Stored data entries

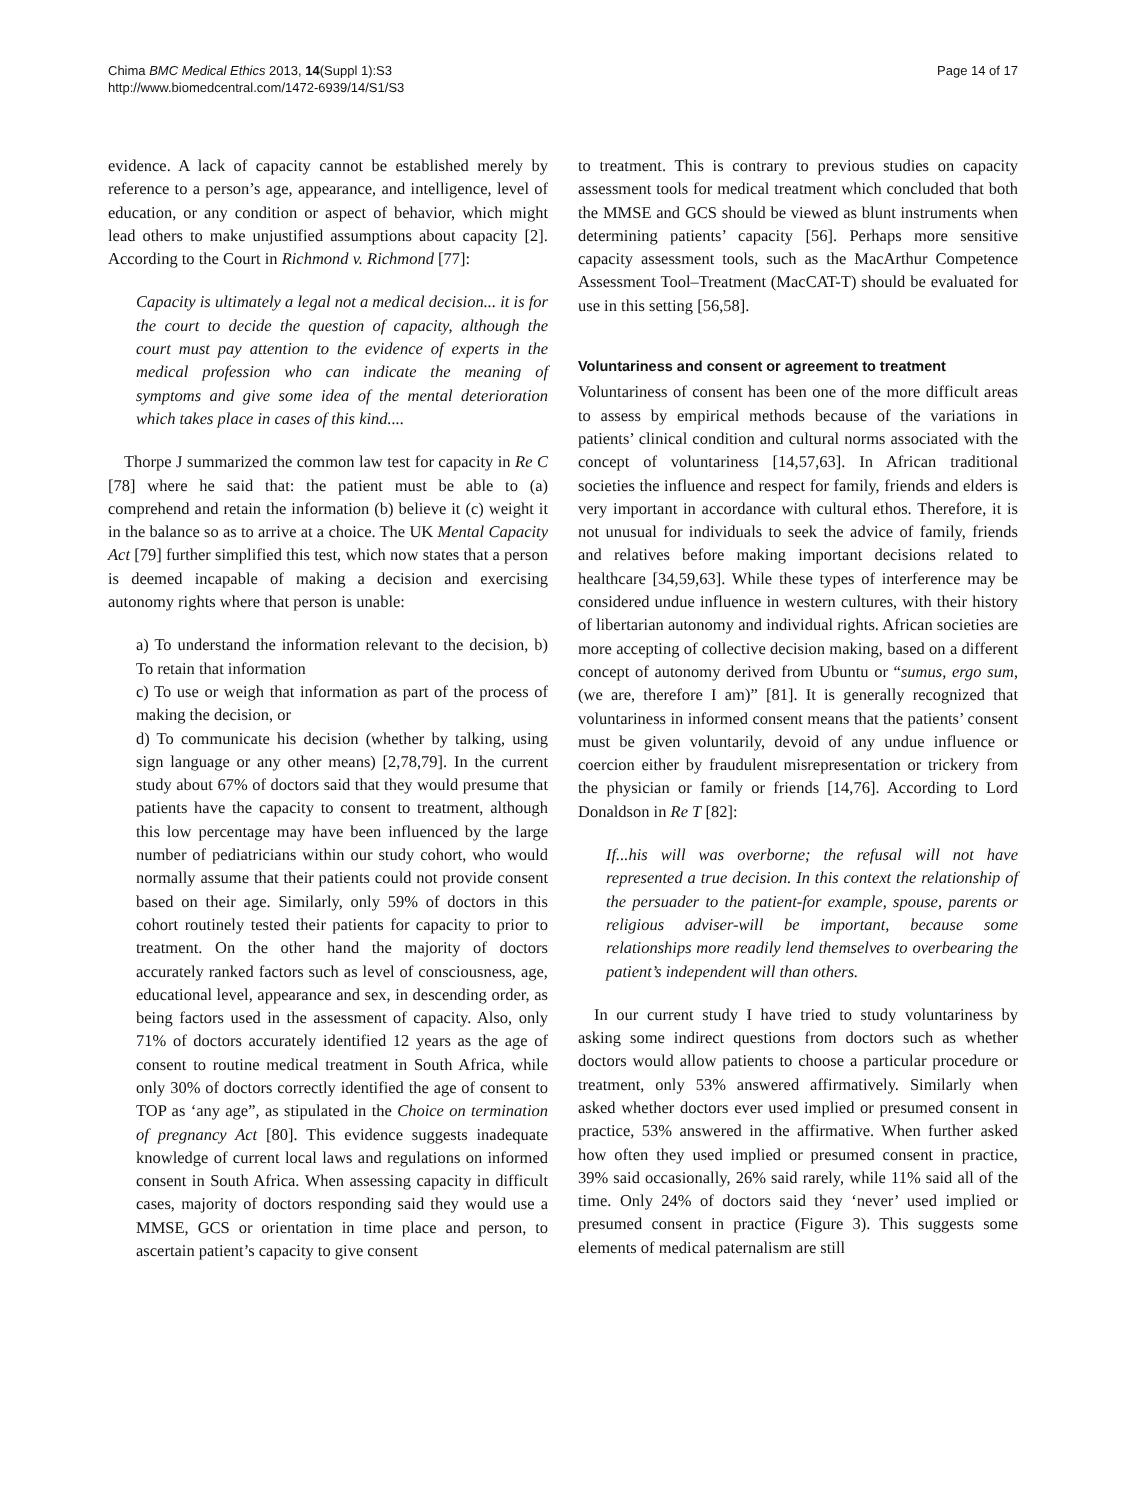Chima BMC Medical Ethics 2013, 14(Suppl 1):S3
http://www.biomedcentral.com/1472-6939/14/S1/S3
Page 14 of 17
evidence. A lack of capacity cannot be established merely by reference to a person’s age, appearance, and intelligence, level of education, or any condition or aspect of behavior, which might lead others to make unjustified assumptions about capacity [2]. According to the Court in Richmond v. Richmond [77]:
Capacity is ultimately a legal not a medical decision... it is for the court to decide the question of capacity, although the court must pay attention to the evidence of experts in the medical profession who can indicate the meaning of symptoms and give some idea of the mental deterioration which takes place in cases of this kind....
Thorpe J summarized the common law test for capacity in Re C [78] where he said that: the patient must be able to (a) comprehend and retain the information (b) believe it (c) weight it in the balance so as to arrive at a choice. The UK Mental Capacity Act [79] further simplified this test, which now states that a person is deemed incapable of making a decision and exercising autonomy rights where that person is unable:
a) To understand the information relevant to the decision, b) To retain that information
c) To use or weigh that information as part of the process of making the decision, or
d) To communicate his decision (whether by talking, using sign language or any other means) [2,78,79]. In the current study about 67% of doctors said that they would presume that patients have the capacity to consent to treatment, although this low percentage may have been influenced by the large number of pediatricians within our study cohort, who would normally assume that their patients could not provide consent based on their age. Similarly, only 59% of doctors in this cohort routinely tested their patients for capacity to prior to treatment. On the other hand the majority of doctors accurately ranked factors such as level of consciousness, age, educational level, appearance and sex, in descending order, as being factors used in the assessment of capacity. Also, only 71% of doctors accurately identified 12 years as the age of consent to routine medical treatment in South Africa, while only 30% of doctors correctly identified the age of consent to TOP as ‘any age”, as stipulated in the Choice on termination of pregnancy Act [80]. This evidence suggests inadequate knowledge of current local laws and regulations on informed consent in South Africa. When assessing capacity in difficult cases, majority of doctors responding said they would use a MMSE, GCS or orientation in time place and person, to ascertain patient’s capacity to give consent
to treatment. This is contrary to previous studies on capacity assessment tools for medical treatment which concluded that both the MMSE and GCS should be viewed as blunt instruments when determining patients’ capacity [56]. Perhaps more sensitive capacity assessment tools, such as the MacArthur Competence Assessment Tool–Treatment (MacCAT-T) should be evaluated for use in this setting [56,58].
Voluntariness and consent or agreement to treatment
Voluntariness of consent has been one of the more difficult areas to assess by empirical methods because of the variations in patients’ clinical condition and cultural norms associated with the concept of voluntariness [14,57,63]. In African traditional societies the influence and respect for family, friends and elders is very important in accordance with cultural ethos. Therefore, it is not unusual for individuals to seek the advice of family, friends and relatives before making important decisions related to healthcare [34,59,63]. While these types of interference may be considered undue influence in western cultures, with their history of libertarian autonomy and individual rights. African societies are more accepting of collective decision making, based on a different concept of autonomy derived from Ubuntu or “sumus, ergo sum, (we are, therefore I am)” [81]. It is generally recognized that voluntariness in informed consent means that the patients’ consent must be given voluntarily, devoid of any undue influence or coercion either by fraudulent misrepresentation or trickery from the physician or family or friends [14,76]. According to Lord Donaldson in Re T [82]:
If...his will was overborne; the refusal will not have represented a true decision. In this context the relationship of the persuader to the patient-for example, spouse, parents or religious adviser-will be important, because some relationships more readily lend themselves to overbearing the patient’s independent will than others.
In our current study I have tried to study voluntariness by asking some indirect questions from doctors such as whether doctors would allow patients to choose a particular procedure or treatment, only 53% answered affirmatively. Similarly when asked whether doctors ever used implied or presumed consent in practice, 53% answered in the affirmative. When further asked how often they used implied or presumed consent in practice, 39% said occasionally, 26% said rarely, while 11% said all of the time. Only 24% of doctors said they ‘never’ used implied or presumed consent in practice (Figure 3). This suggests some elements of medical paternalism are still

- **What is being asked**
Using the entries above, return each line in which the word "information" occurs.

- **Task response**
Thorpe J summarized the common law test for capacity in Re C [78] where he said that: the patient must be able to (a) comprehend and retain the information (b) believe it (c) weight it in the balance so as to arrive at a choice. The UK Mental Capacity Act [79] further simplified this test, which now states that a person is deemed incapable of making a decision and exercising autonomy rights where that person is unable:
a) To understand the information relevant to the decision, b) To retain that information
c) To use or weigh that information as part of the process of making the decision, or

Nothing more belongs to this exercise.